The Institute of Risk Management defines risk as the combination of the probability of an event and its consequences (ISO/IEC Guide 73)15. This definition also refers to the fact that an uncertainty must have a consequence and therefore a context in order for it to be classed as a risk. The association of project managers (APM) define risk as “an uncertain event or condition that, if it occurred, would have a positive or negative effect on at least one project objective” (APM Body of Knowledge, 2004). This definition mentions that a risk can have both a positive and a negative effect. The idea that there are both positive and negative aspects to risk is fairly modern and before 1997 all risk management standards only saw risks as a threat. However since then risk management has been increasingly recognised as having to address both positive and negative aspects of risks.16

Hubbard (2009) defines risk management as the identification, assessment, and prioritization of risks followed by coordinated and economical application of resources to minimize, monitor, and control the probability and/or impact of unfortunate events.17 Figure 1.0 The Risk Management Process (Adapted from APM PRAM Guide 2004) Figure 1.0 shows a general risk management process. According to Dallas (2006) the risk management process is an iterative process, which means that it is a progressive management style which has a culture of continuous improvement.18 Therefore it is important to monitor and review risks regularly throughout a project or within a business. The reason for this is because the internal and external factors that influence risk are constantly changing so it is important that you constantly identify and monitor new risks that may occur.

The first stage of the risk management process is initiation. According to P. Langley this stage involves confirming the project objectives, identifying any constraints or assumptions and performing a stakeholder analysis to help identify any risks associated with them. This is also the time to decide what tools and techniques will be used to measure and manage the risks for example setting impact scales (personal communication, risk and value slides week 4, Monday 19th October 2009).
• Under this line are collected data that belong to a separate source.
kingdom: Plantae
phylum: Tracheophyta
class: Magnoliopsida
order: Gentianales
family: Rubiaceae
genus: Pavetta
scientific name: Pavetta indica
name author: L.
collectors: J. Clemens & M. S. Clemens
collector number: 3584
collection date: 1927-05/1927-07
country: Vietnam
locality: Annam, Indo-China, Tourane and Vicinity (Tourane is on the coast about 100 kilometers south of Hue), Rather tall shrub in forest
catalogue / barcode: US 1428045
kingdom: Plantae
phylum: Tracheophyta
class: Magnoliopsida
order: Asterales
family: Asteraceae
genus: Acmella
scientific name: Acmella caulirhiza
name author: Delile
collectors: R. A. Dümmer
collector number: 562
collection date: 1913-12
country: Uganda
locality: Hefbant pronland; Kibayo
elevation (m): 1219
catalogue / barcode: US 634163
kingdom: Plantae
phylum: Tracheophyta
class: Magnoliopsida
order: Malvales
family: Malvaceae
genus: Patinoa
The next two stages of the risk management process are the Identification and Assessment stage. According to Smith (2008) these two stages involve creative techniques such as brainstorming to identify the risks associated with the project and then the analysis of these risks to work out the likelihood and impact. Using tools and techniques such as a Risk Matrix helps to prioritise risks by using a scale (usually 1= low risk 5= very high risk) to measure the likelihood and impact of the risk. This provides a qualitative method for measuring risks so they can be prioritised and managed accordingly (Dallas, 2006).

Once the risks have been identified and assessed the correct response to each risk is then planned paying close attention to higher level risks. Lock (2007) suggests that a way of avoiding the risk without compromising the project objectives must first be sought out. However, if there is no way of avoiding the risk then mitigation strategies must be established along with contingency plans in case the risk becomes an issue.19 These planned responses must then be implemented with immediate effect to increase the chance of delivering a successful project.